Hilary E. Wyss teaches courses in early American literature, American studies, and Native American studies. She is the author of over a dozen articles and book chapters as well as three books, including English Letters and Indian Literacies: Reading, Writing, and New England Missionary Schools, 1750-1830 (University of Pennsylvania Press, 2012);  Early Native Literacies in New England: A Documentary and Critical Anthology (University of Massachusetts Press, 2008, co-edited with Kristina Bross); and Writing Indians: Literacy, Christianity, and Native Community in Early America (University of Massachusetts Press, 2000).  She has served on the editorial board of the journal Early American Literature and she is a past president of the Society of Early Americanists.​

Kathryn Gray

Associate Professor of Early American Literature, University of Plymouth, UK

Scott Manning Stevens

Associate Professor of Native American Studies (Director) and English, Syracuse University, USA

Kathryn Gray completed her Ph.D. at the University of Glasgow. Her first monograph, John Eliot and the Praying Indians of Massachusetts Bay: Communities and Connections in Puritan New England, was published by Bucknell University Press in 2013. Her research interests focus on 17th and 18th century transatlantic literature and culture and her next book-length study, Transatlantic Travel, will be an examination of natural historical texts and transatlantic fictions in the long eighteenth century. At present, she is developing research and public engagement projects with external partners, focusing on the 400th anniversary of the Mayflower sailing (1620), as well as the 400th anniversary of the death of Pocahontas at Gravesend in 1617.

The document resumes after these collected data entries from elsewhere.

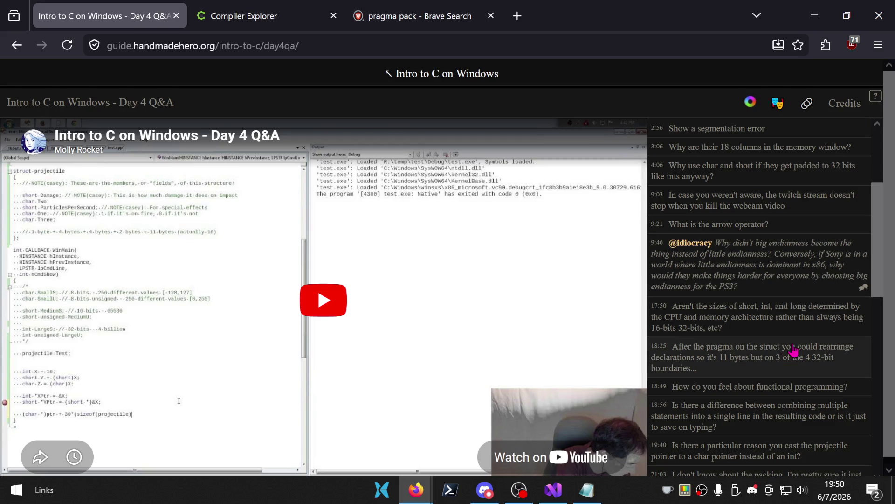
pyautogui.scroll(-3, 791, 336)
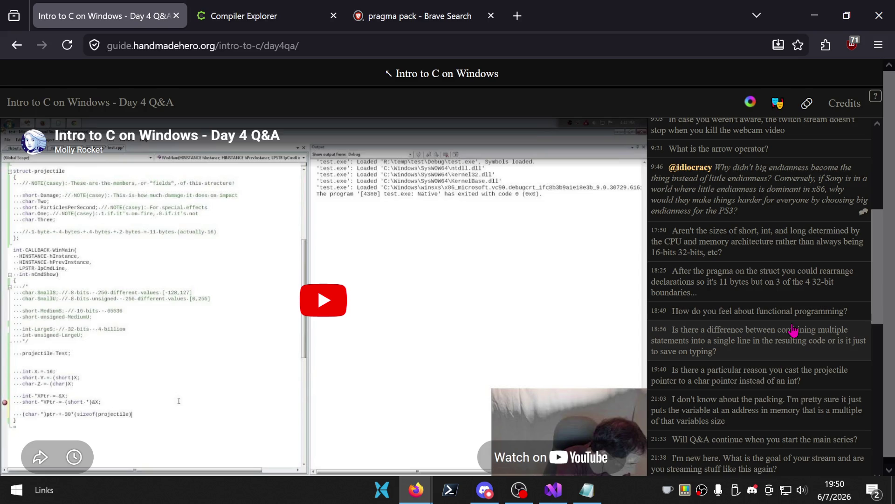
pyautogui.scroll(-3, 793, 331)
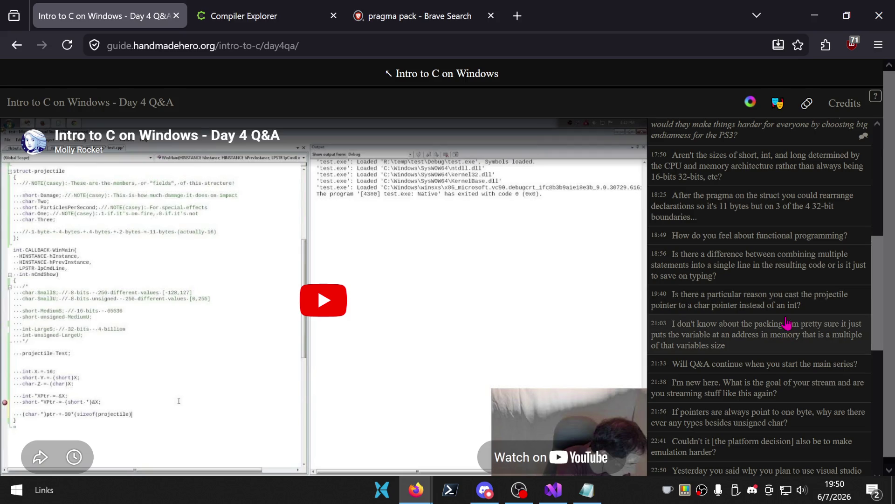
pyautogui.scroll(-3, 795, 301)
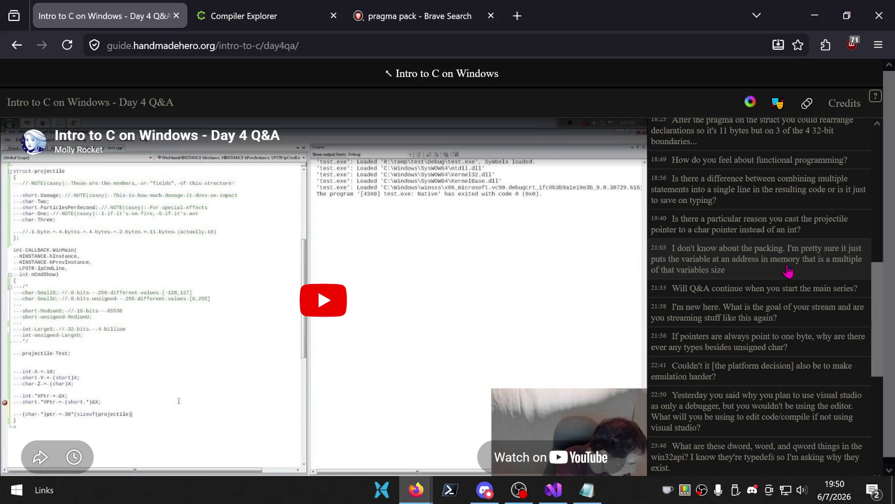
pyautogui.scroll(-6, 793, 328)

Dr. Scott Manning Stevens, a citizen of the Akwesasne Mohawk nation, holds a Ph.D. and master’s degree from Harvard University. A highly sought-after educator, Stevens has taught at a number of universities, including Harvard, Arizona State and SUNY Buffalo. He was awarded a Ford Postdoctoral Fellowship at Brown University and held a number of fellowships at major archives. Stevens has lectured broadly throughout the United States and internationally. An avid researcher, Dr. Stevens’ primary areas of interest include diplomatic and cultural strategies of resistance among North American Indians in the face of European and American settler colonialism, as well as the political and aesthetic issues that surround museums and the indigenous cultures they put on display. Stevens is also preparing to publish a book-length research project titled “Indian Collectibles: Encounters, Appropriations, and Resistance in Native North.” He is the co-editor of Why You Can’t Teach United States History without American Indians and Home Front: Daily Life in the Civil War North.